Choke City – 25 years later

Twenty-five years ago this spring, the Houston Rockets were playing Charles Barkley and the Phoenix Suns in the 1994 NBA Western Division semi-finals.

The Rockets, who were favored in the series, surprisingly lost both Game 1 and Game 2 at home by blowing fourth quarter leads.  After the team’s ugly Game 2 loss, the Houston newspaper featured the headline “Choke City” with a story about how the local team had wilted under pressure.

That Houston Rockets’ team eventually rallied to win the series over Phoenix four games to three.  In the NBA Finals, the Rockets found themselves down again three games to two but rallied to win games six and seven and collected the first of their two consecutive NBA championships. 

With the title, the same Houston newspaper published the headline “Clutch City” to denote the team’s ability to focus when the chips were down and win under extreme pressure.

Twenty-five years later, the Houston Rockets are again in the Western Division semi-finals of the NBA playoffs playing the Golden State Warriors.  This year, though, the home teams have won all four games.  Nobody in Houston is even thinking “Choke City” with the series tied 2-2.

In Boston, though, things are quite different.  The city, which had endured a long drought of championships from its baseball, football, basketball, and hockey teams, has seen great success with their sports franchises since the year 2000.    

The New England Patriots have won six of the past 18 National Football League Championships.  The Boston Red Sox have won baseball’s World Series four times, and the Boston Bruins have hoisted hockey’s Stanley Cup back in 2011. 

The Boston Celtics basketball team is known for its winning ways.  The Celtics have won the NBA title 17 times, but only one time (2008) since 1986 after the Larry Bird era ended. 

Boston’s sports fans have become quite proud of their recent championship successes.  This season, the expectations were sky high for the Celtics to return to the mountaintop of professional basketball again.

That’s because, at the end of last season, the scrappy Celtics had fought their way into the NBA Eastern Conference finals before finally losing to the LeBron James’ led Cleveland Cavaliers. 

This year, the Celtics would have all-star guard Kyrie Irving healthy again and add former Utah Jazz all-star forward Gordon Hayward into the line-up.  With LeBron James leaving Cleveland for the Western conference Los Angeles Lakers, it was easy to see why Boston Celtics fans were thinking that their beloved basketball franchise might be heading for another championship season.

Unfortunately, the Boston Celtics have just dropped two straight home games in Boston Garden the past week and now trail the surprising Milwaukee Bucks three games to one heading back to Milwaukee for Thursday night’s Game 5. 

On this website, I have provided my opinions on why I think Kyrie Irving has been a really bad fit in Boston.  Now, some of his Celtics teammates and many fans seem ready to pay for his moving van out of town, too.

After Monday night’s loss to Milwaukee, Irving, who shot a dismal 7 for 22 from the field and has gone 19 out of 62 in the past three games (all losses), told the media he should have taken even more shots than he did during Game 4 in Boston Monday.

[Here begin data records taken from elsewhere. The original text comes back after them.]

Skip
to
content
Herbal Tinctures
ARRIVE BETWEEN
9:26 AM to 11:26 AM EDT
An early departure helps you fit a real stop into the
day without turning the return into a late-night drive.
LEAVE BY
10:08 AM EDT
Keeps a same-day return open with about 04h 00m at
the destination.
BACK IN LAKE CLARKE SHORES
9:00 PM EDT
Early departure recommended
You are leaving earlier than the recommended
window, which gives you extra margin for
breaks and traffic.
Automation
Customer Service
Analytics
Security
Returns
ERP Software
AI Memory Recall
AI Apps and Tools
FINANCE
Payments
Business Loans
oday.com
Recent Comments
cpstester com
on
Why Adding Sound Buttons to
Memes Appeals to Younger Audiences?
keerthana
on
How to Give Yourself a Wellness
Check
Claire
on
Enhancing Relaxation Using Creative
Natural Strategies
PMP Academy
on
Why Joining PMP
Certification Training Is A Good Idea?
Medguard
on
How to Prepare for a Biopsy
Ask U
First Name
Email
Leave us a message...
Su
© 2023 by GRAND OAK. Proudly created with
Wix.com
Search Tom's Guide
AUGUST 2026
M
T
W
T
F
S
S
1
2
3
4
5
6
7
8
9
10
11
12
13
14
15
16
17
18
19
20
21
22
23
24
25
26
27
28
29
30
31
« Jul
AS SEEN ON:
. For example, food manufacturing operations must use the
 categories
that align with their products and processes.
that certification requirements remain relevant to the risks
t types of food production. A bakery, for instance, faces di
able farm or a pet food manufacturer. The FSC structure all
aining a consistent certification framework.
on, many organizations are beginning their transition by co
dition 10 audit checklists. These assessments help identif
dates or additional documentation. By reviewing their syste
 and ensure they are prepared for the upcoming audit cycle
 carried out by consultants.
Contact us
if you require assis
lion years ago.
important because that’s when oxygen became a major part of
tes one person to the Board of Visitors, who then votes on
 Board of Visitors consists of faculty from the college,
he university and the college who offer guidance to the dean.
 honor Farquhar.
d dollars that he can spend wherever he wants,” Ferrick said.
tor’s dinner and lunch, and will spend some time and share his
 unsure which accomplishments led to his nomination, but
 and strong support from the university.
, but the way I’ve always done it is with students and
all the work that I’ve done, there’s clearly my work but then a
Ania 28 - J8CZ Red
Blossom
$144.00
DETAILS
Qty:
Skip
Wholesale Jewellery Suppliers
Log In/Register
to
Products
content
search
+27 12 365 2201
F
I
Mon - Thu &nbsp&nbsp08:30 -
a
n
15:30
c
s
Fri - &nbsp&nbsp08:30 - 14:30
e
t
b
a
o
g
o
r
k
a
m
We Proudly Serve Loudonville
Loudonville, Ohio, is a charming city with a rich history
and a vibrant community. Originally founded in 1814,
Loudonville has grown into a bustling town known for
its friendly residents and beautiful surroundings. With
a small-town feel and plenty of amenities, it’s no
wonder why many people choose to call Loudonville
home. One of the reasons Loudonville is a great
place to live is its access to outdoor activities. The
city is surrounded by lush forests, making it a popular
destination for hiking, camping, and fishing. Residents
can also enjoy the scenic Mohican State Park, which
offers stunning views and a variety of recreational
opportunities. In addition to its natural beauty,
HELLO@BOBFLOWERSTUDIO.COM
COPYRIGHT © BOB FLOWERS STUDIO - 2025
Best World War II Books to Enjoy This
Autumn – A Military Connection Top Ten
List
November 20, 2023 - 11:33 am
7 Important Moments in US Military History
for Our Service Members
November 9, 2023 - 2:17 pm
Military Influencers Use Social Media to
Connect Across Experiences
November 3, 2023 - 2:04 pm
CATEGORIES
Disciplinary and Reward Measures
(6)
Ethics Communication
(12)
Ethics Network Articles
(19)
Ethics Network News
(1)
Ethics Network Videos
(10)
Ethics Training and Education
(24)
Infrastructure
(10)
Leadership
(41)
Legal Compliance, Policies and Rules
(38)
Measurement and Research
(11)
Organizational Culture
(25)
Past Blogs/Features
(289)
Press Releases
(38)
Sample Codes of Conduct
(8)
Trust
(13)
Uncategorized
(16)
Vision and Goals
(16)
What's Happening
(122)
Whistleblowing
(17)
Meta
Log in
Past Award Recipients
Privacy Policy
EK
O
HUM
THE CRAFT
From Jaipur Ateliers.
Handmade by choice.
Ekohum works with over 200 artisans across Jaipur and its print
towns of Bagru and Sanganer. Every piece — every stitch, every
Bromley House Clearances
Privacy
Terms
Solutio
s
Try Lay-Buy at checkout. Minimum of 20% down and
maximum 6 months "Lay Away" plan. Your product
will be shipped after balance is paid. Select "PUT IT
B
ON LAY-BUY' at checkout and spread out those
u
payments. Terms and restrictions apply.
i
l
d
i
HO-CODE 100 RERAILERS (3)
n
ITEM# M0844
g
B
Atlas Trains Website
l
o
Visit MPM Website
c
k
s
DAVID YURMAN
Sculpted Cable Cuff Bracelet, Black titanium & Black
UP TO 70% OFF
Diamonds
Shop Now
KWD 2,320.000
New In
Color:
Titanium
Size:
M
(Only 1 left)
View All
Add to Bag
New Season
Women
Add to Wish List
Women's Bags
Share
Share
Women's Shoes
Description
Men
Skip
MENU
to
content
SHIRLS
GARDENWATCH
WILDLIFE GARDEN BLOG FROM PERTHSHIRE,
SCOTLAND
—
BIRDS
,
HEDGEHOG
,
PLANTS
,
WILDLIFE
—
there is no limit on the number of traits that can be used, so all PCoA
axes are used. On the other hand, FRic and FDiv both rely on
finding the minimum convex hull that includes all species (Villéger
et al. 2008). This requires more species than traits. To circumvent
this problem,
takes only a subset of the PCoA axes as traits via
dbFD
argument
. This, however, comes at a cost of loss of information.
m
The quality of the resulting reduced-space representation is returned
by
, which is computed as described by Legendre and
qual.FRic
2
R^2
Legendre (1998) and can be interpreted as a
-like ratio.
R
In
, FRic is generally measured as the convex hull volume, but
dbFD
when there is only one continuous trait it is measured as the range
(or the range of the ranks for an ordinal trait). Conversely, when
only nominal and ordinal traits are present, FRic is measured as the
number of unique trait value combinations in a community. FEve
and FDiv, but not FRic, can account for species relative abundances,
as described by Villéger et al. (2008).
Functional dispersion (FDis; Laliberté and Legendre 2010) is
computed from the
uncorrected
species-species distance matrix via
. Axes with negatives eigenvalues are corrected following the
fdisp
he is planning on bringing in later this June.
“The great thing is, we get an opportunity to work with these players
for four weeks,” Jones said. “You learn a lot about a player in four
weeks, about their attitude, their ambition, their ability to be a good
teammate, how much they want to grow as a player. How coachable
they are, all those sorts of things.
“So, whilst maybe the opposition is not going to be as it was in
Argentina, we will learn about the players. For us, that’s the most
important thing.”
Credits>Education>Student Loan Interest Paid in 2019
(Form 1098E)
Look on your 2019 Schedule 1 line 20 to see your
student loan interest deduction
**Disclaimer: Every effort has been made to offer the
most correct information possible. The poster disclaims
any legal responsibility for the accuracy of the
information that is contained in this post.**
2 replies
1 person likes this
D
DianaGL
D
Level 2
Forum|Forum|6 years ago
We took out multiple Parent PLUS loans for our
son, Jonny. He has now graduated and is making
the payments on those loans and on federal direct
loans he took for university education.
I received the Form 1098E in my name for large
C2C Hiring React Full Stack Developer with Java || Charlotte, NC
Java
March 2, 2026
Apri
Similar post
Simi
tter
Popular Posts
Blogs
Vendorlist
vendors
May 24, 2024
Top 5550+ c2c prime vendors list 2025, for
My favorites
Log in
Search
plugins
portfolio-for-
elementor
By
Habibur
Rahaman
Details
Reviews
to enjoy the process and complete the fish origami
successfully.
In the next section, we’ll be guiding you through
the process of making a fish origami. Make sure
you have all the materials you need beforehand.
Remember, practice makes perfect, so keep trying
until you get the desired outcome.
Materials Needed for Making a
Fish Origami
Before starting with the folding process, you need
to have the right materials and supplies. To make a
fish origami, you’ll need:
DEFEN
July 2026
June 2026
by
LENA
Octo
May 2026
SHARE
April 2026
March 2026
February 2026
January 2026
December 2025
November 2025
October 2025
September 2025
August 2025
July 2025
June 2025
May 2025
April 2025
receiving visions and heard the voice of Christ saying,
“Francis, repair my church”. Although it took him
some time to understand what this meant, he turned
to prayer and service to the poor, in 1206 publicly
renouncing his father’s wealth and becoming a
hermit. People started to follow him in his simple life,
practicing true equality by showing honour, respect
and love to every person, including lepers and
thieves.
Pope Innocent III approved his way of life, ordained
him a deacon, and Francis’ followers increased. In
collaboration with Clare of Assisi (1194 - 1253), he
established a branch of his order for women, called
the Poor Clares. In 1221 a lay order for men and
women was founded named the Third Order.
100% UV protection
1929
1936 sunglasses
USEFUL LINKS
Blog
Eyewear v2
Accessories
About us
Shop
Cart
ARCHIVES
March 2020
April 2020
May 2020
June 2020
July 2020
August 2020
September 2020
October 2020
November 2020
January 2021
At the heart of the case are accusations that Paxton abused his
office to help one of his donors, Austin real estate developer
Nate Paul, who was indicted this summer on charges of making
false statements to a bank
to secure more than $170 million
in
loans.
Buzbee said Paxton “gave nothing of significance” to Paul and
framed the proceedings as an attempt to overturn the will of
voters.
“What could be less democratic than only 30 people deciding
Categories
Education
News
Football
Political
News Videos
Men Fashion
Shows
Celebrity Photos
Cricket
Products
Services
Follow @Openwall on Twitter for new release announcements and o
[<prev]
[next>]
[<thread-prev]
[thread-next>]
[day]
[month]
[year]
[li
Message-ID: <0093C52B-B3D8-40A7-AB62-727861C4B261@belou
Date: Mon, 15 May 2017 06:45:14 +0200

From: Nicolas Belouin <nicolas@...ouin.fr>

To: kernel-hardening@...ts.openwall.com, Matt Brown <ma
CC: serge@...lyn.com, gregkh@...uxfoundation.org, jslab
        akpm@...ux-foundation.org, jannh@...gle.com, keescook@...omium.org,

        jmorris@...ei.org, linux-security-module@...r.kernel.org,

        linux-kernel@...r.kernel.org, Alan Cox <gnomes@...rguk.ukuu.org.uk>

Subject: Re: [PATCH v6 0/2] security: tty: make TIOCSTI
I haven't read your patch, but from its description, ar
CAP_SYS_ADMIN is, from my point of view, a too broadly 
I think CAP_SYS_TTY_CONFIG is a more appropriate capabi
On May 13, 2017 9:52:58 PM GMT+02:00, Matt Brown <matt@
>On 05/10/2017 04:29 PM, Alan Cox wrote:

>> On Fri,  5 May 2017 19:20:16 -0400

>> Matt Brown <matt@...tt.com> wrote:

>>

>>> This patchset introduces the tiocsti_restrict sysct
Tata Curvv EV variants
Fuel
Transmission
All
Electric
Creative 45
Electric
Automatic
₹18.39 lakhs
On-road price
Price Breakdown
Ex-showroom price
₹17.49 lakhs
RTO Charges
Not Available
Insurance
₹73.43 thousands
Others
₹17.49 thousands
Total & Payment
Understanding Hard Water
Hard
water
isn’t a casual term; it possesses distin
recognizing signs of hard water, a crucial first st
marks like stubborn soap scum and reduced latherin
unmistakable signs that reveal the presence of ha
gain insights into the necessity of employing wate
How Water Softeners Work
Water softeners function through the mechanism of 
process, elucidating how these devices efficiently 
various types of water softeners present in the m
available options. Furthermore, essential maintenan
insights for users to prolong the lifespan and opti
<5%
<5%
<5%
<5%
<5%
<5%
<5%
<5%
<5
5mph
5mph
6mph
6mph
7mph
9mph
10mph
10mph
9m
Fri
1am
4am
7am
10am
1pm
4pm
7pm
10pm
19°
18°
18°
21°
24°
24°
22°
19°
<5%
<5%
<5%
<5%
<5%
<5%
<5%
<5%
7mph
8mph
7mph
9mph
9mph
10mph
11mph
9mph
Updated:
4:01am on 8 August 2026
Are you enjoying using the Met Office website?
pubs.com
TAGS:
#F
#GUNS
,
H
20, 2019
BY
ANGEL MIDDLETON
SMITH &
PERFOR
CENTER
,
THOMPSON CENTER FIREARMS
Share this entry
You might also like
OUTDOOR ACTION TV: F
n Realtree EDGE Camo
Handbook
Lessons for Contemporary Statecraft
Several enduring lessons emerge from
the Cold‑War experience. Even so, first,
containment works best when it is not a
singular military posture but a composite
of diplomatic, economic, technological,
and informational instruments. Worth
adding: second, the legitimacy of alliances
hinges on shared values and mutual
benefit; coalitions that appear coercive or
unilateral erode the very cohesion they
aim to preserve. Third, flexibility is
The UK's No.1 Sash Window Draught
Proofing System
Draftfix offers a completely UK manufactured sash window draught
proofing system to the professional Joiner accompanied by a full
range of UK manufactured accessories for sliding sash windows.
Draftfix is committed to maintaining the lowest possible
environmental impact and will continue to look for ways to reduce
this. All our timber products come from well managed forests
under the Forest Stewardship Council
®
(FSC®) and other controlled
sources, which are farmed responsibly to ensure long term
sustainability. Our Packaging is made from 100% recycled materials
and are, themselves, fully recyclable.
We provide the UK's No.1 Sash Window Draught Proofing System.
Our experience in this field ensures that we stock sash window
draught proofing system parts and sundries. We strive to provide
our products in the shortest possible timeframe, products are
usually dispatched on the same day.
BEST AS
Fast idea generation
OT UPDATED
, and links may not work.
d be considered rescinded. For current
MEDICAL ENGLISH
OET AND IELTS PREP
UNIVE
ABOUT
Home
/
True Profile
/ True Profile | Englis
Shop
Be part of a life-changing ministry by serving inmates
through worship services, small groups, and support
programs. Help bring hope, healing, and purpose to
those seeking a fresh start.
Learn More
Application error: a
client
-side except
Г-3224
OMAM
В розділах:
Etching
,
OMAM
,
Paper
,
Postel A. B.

Irving said, “For me, the 22 shots?  I should have shot 30. I’m that great of a shooter.”

Great shooter?   I don’t believe that a 31% field goal percentage equates to such an egotistical claim.    

Great shooters are not necessarily measured by points scored alone.  In the professional ranks, you need to be effective when it counts the most. 

I may have been considered a good shooter in high school, but I’m not an NBA player being paid $20 million per season to prove it when your team is in the second round of the playoffs. 

Kyrie Irving’s contract with the Boston Celtics could continue for one more season, but he has the right to ask for an early termination of his current contract this summer. 

Given the immature way in which Irving has handled himself in Boston for much of this season and now in the playoffs, a mutual parting of the ways seems to be quite likely.


The Boston Celtics rally from a 3-1 deficit to win this series (a 5% statistical chance based on historical NBA stats), that is.   

More likely, though, that ugly moniker of “Choke City” may show-up again after a twenty-five year break after the self-proclaimed “Great Shooter” Kyrie Irving and the highly-hyped Boston Celtics fail to live up to fans’ expectations.